Another participant mentioned competitiveness, stating that the dispute between health professionals, in this case the Nursing Technicians, increase over time: “I notice the difference from when I started until now. Competition has always existed, but nowadays it is fiercer, because there was an increase of professionalizing schools, an increase in the number of professionals. So today, they demand a lot from you, they request a lot from you because they know it is full of professionals out there. As they say, ‘if you don’t do it our way, the way we want, there is a million people out there’. And there really is, that’s the worst. You know, even my coworkers, it is one trying to excel over the other because actually, everyone knows that” (S4).

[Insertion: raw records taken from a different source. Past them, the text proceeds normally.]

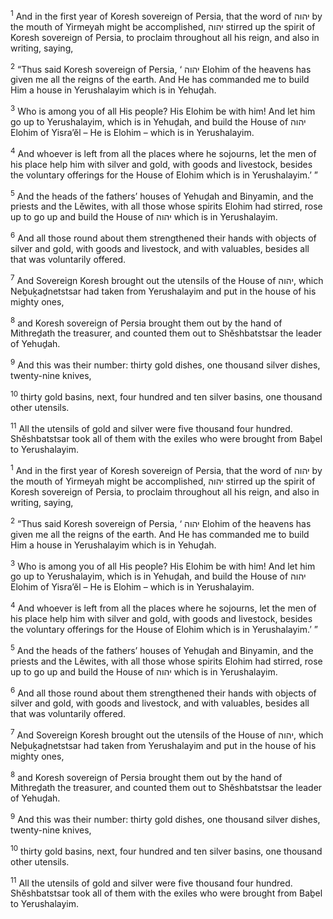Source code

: <sup>1</sup> And in the first year of Koresh sovereign of Persia, that the word of יהוה by the mouth of Yirmeyah might be accomplished, יהוה stirred up the spirit of Koresh sovereign of Persia, to proclaim throughout all his reign, and also in writing, saying,

<sup>2</sup> “Thus said Koresh sovereign of Persia, ‘ יהוה Elohim of the heavens has given me all the reigns of the earth. And He has commanded me to build Him a house in Yerushalayim which is in Yehuḏah.

<sup>3</sup> Who is among you of all His people? His Elohim be with him! And let him go up to Yerushalayim, which is in Yehuḏah, and build the House of יהוה Elohim of Yisra’ĕl – He is Elohim – which is in Yerushalayim.

<sup>4</sup> And whoever is left from all the places where he sojourns, let the men of his place help him with silver and gold, with goods and livestock, besides the voluntary offerings for the House of Elohim which is in Yerushalayim.’ ”

<sup>5</sup> And the heads of the fathers’ houses of Yehuḏah and Binyamin, and the priests and the Lĕwites, with all those whose spirits Elohim had stirred, rose up to go up and build the House of יהוה which is in Yerushalayim.

<sup>6</sup> And all those round about them strengthened their hands with objects of silver and gold, with goods and livestock, and with valuables, besides all that was voluntarily offered.

<sup>7</sup> And Sovereign Koresh brought out the utensils of the House of יהוה, which Neḇuḵaḏnetstsar had taken from Yerushalayim and put in the house of his mighty ones,

<sup>8</sup> and Koresh sovereign of Persia brought them out by the hand of Mithreḏath the treasurer, and counted them out to Shĕshbatstsar the leader of Yehuḏah.

<sup>9</sup> And this was their number: thirty gold dishes, one thousand silver dishes, twenty-nine knives,

<sup>10</sup> thirty gold basins, next, four hundred and ten silver basins, one thousand other utensils.

<sup>11</sup> All the utensils of gold and silver were five thousand four hundred. Shĕshbatstsar took all of them with the exiles who were brought from Baḇel to Yerushalayim.

<sup>1</sup> And in the first year of Koresh sovereign of Persia, that the word of יהוה by the mouth of Yirmeyah might be accomplished, יהוה stirred up the spirit of Koresh sovereign of Persia, to proclaim throughout all his reign, and also in writing, saying,

<sup>2</sup> “Thus said Koresh sovereign of Persia, ‘ יהוה Elohim of the heavens has given me all the reigns of the earth. And He has commanded me to build Him a house in Yerushalayim which is in Yehuḏah.

<sup>3</sup> Who is among you of all His people? His Elohim be with him! And let him go up to Yerushalayim, which is in Yehuḏah, and build the House of יהוה Elohim of Yisra’ĕl – He is Elohim – which is in Yerushalayim.

<sup>4</sup> And whoever is left from all the places where he sojourns, let the men of his place help him with silver and gold, with goods and livestock, besides the voluntary offerings for the House of Elohim which is in Yerushalayim.’ ”

<sup>5</sup> And the heads of the fathers’ houses of Yehuḏah and Binyamin, and the priests and the Lĕwites, with all those whose spirits Elohim had stirred, rose up to go up and build the House of יהוה which is in Yerushalayim.

<sup>6</sup> And all those round about them strengthened their hands with objects of silver and gold, with goods and livestock, and with valuables, besides all that was voluntarily offered.

<sup>7</sup> And Sovereign Koresh brought out the utensils of the House of יהוה, which Neḇuḵaḏnetstsar had taken from Yerushalayim and put in the house of his mighty ones,

<sup>8</sup> and Koresh sovereign of Persia brought them out by the hand of Mithreḏath the treasurer, and counted them out to Shĕshbatstsar the leader of Yehuḏah.

<sup>9</sup> And this was their number: thirty gold dishes, one thousand silver dishes, twenty-nine knives,

<sup>10</sup> thirty gold basins, next, four hundred and ten silver basins, one thousand other utensils.

<sup>11</sup> All the utensils of gold and silver were five thousand four hundred. Shĕshbatstsar took all of them with the exiles who were brought from Baḇel to Yerushalayim.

The data discussed in this category demonstrate that it is common for managers to ‘use’ the health professionals’ market surplus for both ensuring the adherence to the working conditions and stimulating an internal disrespectful and insensitive competitiveness, to accelerate the rhythm of production. In this perspective, the worker is not perceived as the subject of a relationship, but as the object that ‘serves’ to the good productivity rates of a health institution. Excessive competitiveness, a product of globalization, according to Heloani (2003) , increases the appearance of harmful forms of treatment concerning the management, which can use the power to humiliate and disrespect people.

It was observed that moral harassment and other forms of psychological violence occur in a ‘ripple’ effect, that is, it is disseminated in all hierarchical levels. Managers are also submitted to the abusive acts of the work organization. Soboll (2008a, p. 38) refers to the “ripple” effect as the act of “transmitting stress”, in other words, the managers reproduce on the employees all the pressure or hostile behavior that are imposed on them, as well, and that all happens in a context where only the results are considered in the performance assessment process.

This may be illustrated by an interviewee: “In order to show a good performance to their bosses, because as I said there is a hierarchy, what they do to us, I’m sure somebody does to them, so they end up throwing all that on us, because they are also demanded and they end up demanding from us, but as we are in a greater number, they think that by screaming or abusing or by staring at us they will overpower us” (S12).

Regarding this aspect, Soboll (2008b) alerts that thinking people in managing positions as always abusive, that is, without being subject to the pressures of work organization, would lead us to live a psychopathological epidemic. On the other hand, the author ponders that there are people who take advantage of the spaces in the structure and in the organizational policies to practice inhumane acts.

Some people feel powerful, safe and self-confident when they underestimate and dominate others, which can easily lead to moral harassment, especially when such behaviors are associated with the issue of excessive competitiveness ( Heloani, 2008 ).

4. Conclusion

The work in health services presents peculiarities that, indeed, indicate the need for developing healthier human relationships between the professionals, as indicated by the participants. However, the consistent information found in the speeches shows substantial evidences of psychological violence and moral harassment suffered by health professionals. In this context, we find several records of experiences of psychological violence, of the occurrence of moral harassment and of the influence of the work organization in the occurrence of this phenomenon.

Regarding its limitations, the study is performed with workers associated with a union, which may represent biases, and data cannot be generalized to the whole category, since only one group of subjects is deeply studied.

Finally, it is important to highlight that the study is able to clarify the comprehension regarding a problem that has been spreading in the organizational context of health institutions. Despite Brazilian governmental actions and the efforts of ILO, the phenomenon persists in these organizations. Thus, it is expected that this study contributes to more effective and permanent actions to reverse such context and to stimulate other researches.

Conflicts of Interest

The authors declare no conflicts of interest.